The full extent of a neurocutaneous syndrome is usually not completely known right after birth. It can become clearer as a child grows and develops. It's important to keep scheduled follow-up appointments with healthcare providers so ongoing observation and support can be given to both your child and family.

When should I call my child’s healthcare provider?

Call the healthcare provider if your child has:

  • Symptoms that don’t get better, or get worse

  • New symptoms

Key points about neurocutaneous syndromes in children

  • Neurocutaneous syndromes are disorders that affect the brain, spinal cord, organs, skin, and bones.
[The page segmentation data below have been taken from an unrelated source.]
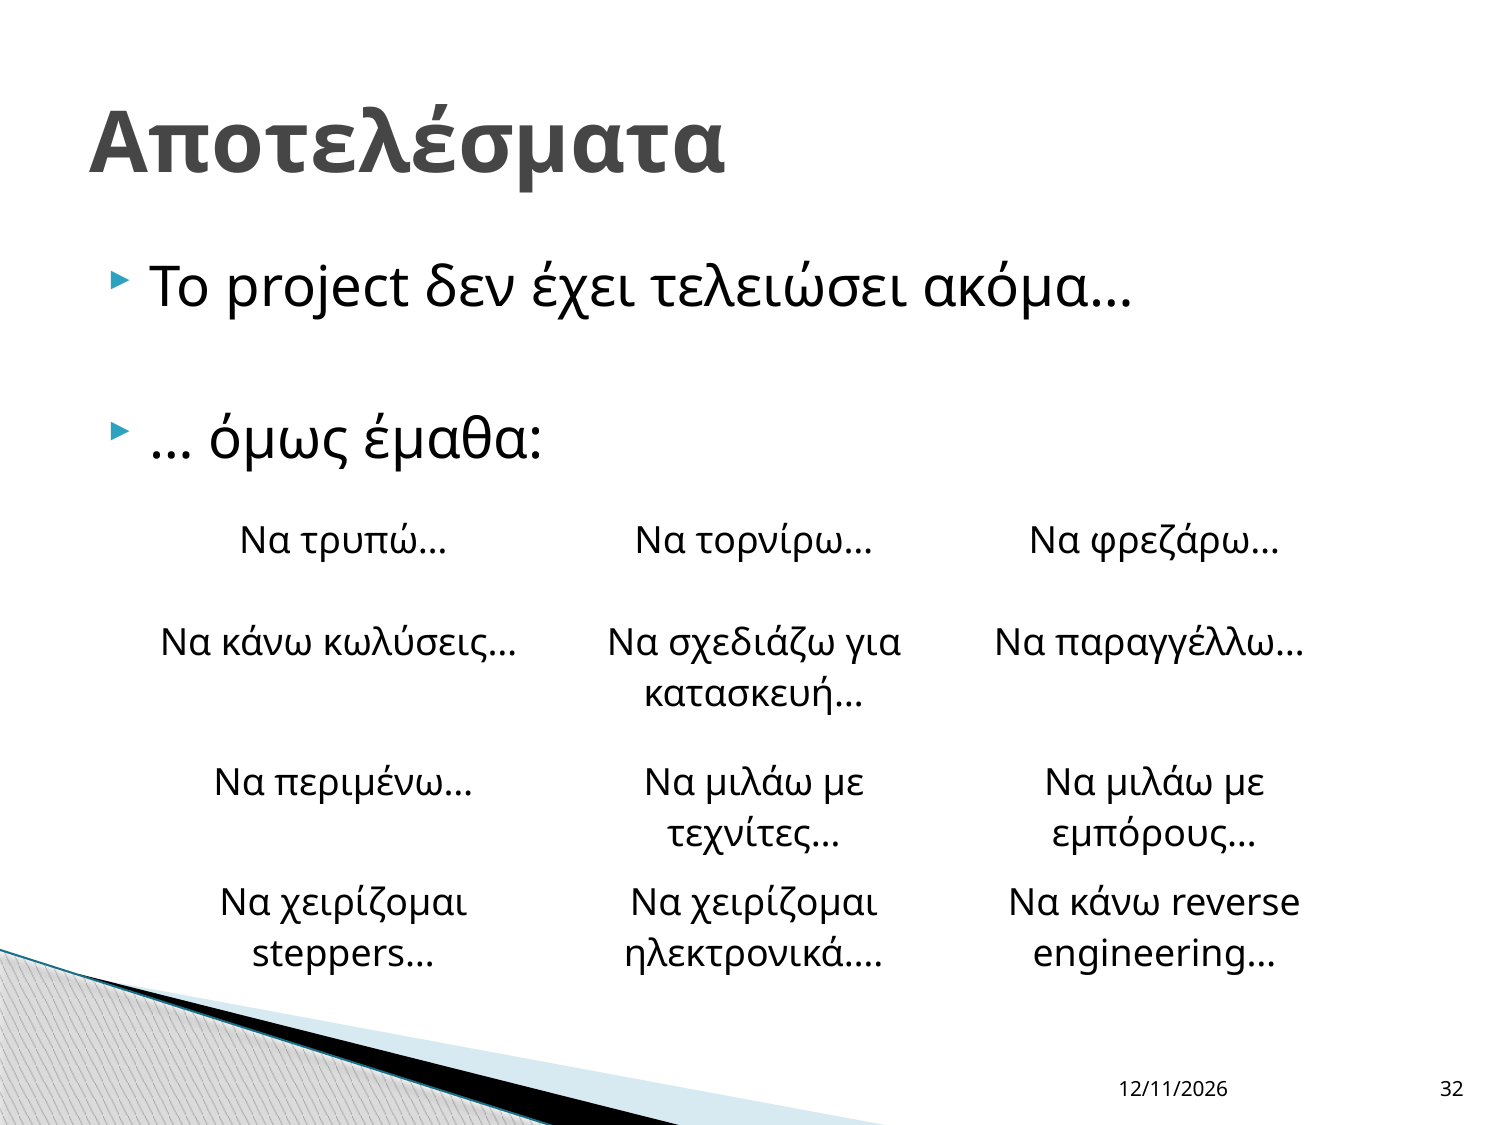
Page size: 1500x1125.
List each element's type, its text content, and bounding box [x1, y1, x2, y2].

table_cell Να χειρίζομαι steppers… [136, 868, 551, 988]
table_cell Να χειρίζομαι ηλεκτρονικά…. [551, 868, 957, 988]
table_cell Να μιλάω με εμπόρους… [957, 748, 1352, 868]
table_cell Να μιλάω με τεχνίτες… [551, 748, 957, 868]
table_cell Να κάνω κωλύσεις… [136, 608, 551, 748]
title Αποτελέσματα [75, 45, 1425, 233]
table_header Να φρεζάρω… [957, 506, 1352, 608]
table_cell Να περιμένω… [136, 748, 551, 868]
slide_number 32 [1418, 1051, 1479, 1112]
table_header Να τορνίρω… [551, 506, 957, 608]
table_cell Να παραγγέλλω… [957, 608, 1352, 748]
list Το project δεν έχει τελειώσει ακόμα… … όμως έμαθα: [75, 243, 1425, 986]
table_cell Να σχεδιάζω για κατασκευή… [551, 608, 957, 748]
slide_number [1103, 1051, 1418, 1112]
table_cell Να κάνω reverse engineering… [957, 868, 1352, 988]
table_header Να τρυπώ… [136, 506, 551, 608]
  • The diseases are lifelong conditions that can cause tumors to grow in these areas. They can also cause other problems, such as hearing loss, seizures, and developmental problems.

  • Each disorder has different symptoms. The most common disorders in children cause skin growths.

  • The 3 most common types of neurocutaneous syndromes are tuberous sclerosis (TS), neurofibromatosis (NF), and Sturge-Weber disease.

  • These diseases are all present at birth (congenital). They are caused by gene changes.

  • A neurocutaneous syndrome is a lifelong condition that has no cure. In some cases, surgery may be done to remove tumors that may be cancer or for cosmetic reasons.

  • Medical follow-up appointments are important for ongoing observation and support.

Next steps

Tips to help you get the most from a visit to your child’s healthcare provider:

  • Know the reason for the visit and what you want to happen.

  • Before your visit, write down questions you want answered.

  • At the visit, write down the name of a new diagnosis, and any new medicines, treatments, or tests. Also write down any new instructions your provider gives you for your child.

  • Know why a new medicine or treatment is prescribed and how it will help your child. Also know what the side effects are.

  • Ask if your child’s condition can be treated in other ways.

  • Know why a test or procedure is recommended and what the results could mean.

  • Know what to expect if your child does not take the medicine or have the test or procedure.

  • If your child has a follow-up appointment, write down the date, time, and purpose for that visit.

  • Know how you can contact your child’s healthcare provider after office hours. This is important if your child becomes ill and you have questions or need advice.